Transit Agencies' Injury, Fire Reporting Duties Increase
The Federal Transit Administration said Monday it has agreed to carve out exemptions from a more stringent injury threshold that requires transit agencies to file incident reports, and it also agreed not to require reporting of all fires that require suppression. The DOT agency proposed both for its 2008 National Transit Database Safety & Security Reporting Manual, but opposing comments caused it to backtrack. The manual is available at www.ntdprogram.gov.

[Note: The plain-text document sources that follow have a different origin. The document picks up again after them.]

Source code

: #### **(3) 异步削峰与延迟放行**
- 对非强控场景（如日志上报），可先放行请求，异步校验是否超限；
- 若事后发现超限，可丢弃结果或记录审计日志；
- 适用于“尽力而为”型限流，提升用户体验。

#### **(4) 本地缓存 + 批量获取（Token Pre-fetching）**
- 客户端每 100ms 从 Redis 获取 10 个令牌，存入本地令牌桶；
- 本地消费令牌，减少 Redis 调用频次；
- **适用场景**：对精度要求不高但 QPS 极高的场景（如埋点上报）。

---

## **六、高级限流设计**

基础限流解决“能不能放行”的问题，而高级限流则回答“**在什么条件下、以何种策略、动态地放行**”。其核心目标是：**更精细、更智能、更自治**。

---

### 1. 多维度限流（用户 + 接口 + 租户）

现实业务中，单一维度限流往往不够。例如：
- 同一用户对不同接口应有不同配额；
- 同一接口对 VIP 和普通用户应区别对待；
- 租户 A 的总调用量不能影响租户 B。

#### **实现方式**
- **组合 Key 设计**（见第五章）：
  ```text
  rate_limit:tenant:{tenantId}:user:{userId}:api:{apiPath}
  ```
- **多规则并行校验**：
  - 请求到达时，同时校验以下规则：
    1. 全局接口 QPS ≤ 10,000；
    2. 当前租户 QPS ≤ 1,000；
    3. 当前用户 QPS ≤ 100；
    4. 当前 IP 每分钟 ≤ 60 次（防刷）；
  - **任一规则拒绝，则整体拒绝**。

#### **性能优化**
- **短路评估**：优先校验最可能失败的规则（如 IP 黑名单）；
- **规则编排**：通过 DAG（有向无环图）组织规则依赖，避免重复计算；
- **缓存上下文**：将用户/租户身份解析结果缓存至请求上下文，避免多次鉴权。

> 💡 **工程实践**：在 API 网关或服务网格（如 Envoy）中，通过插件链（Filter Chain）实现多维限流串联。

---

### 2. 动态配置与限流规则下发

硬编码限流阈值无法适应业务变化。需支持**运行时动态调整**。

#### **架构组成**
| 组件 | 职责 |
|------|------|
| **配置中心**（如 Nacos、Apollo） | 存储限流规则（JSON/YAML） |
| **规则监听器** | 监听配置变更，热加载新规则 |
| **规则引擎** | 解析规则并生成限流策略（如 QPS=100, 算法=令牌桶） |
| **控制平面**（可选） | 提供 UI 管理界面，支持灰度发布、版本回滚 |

The injury threshold up to now for filing an incident report was two or more injuries requiring immediate medical transportation away from the scene, or one or more injuries requiring immediate medical transportation away from the scene in the case of incidents at grade crossings or along rail rights-of-way. FTA proposed to make it one or more injuries requiring immediate medical transportation away from the scene. Three commenters said this would significantly increase the reporting burden for simple slips and falls, of which a transit agency may have dozens during a given month. FTA stuck with the single-injury threshold but agreed to exempt slips, falls, and electric shocks from it. Now, transit agencies will report the total number of injuries resulting from slips, falls, and electric shocks to transit customers, workers, and other people, which is the same as with the previous reporting requirement. FTA has raised the property damage threshold from $7,500 to $25,000, which is the threshold used by its State Safety Oversight Program.
As for fires, FTA dropped its proposal to require incident reports for all fires requiring suppression and instead will require reports only for fires that meet one of these threshold criteria: one or more fatalities; one or more injuries requiring immediate medical transportation away from the scene; property damage greater than or equal to $25,000; or an evacuation for life safety reasons. Fires that don't meet one of those criteria will be reported in a summary total each month.
More than 650 transit agencies report to the National Transit Database using an online reporting system. Congress created NTD, which is FTA's primary database for statistics on the transit industry. The agency said the changes made in the Monday will cause some difficulty in assembling continuous data on the total number of major transit incidents, but it hopes to assemble a continuous data series from 2002 onward based on previously filed major incident reports.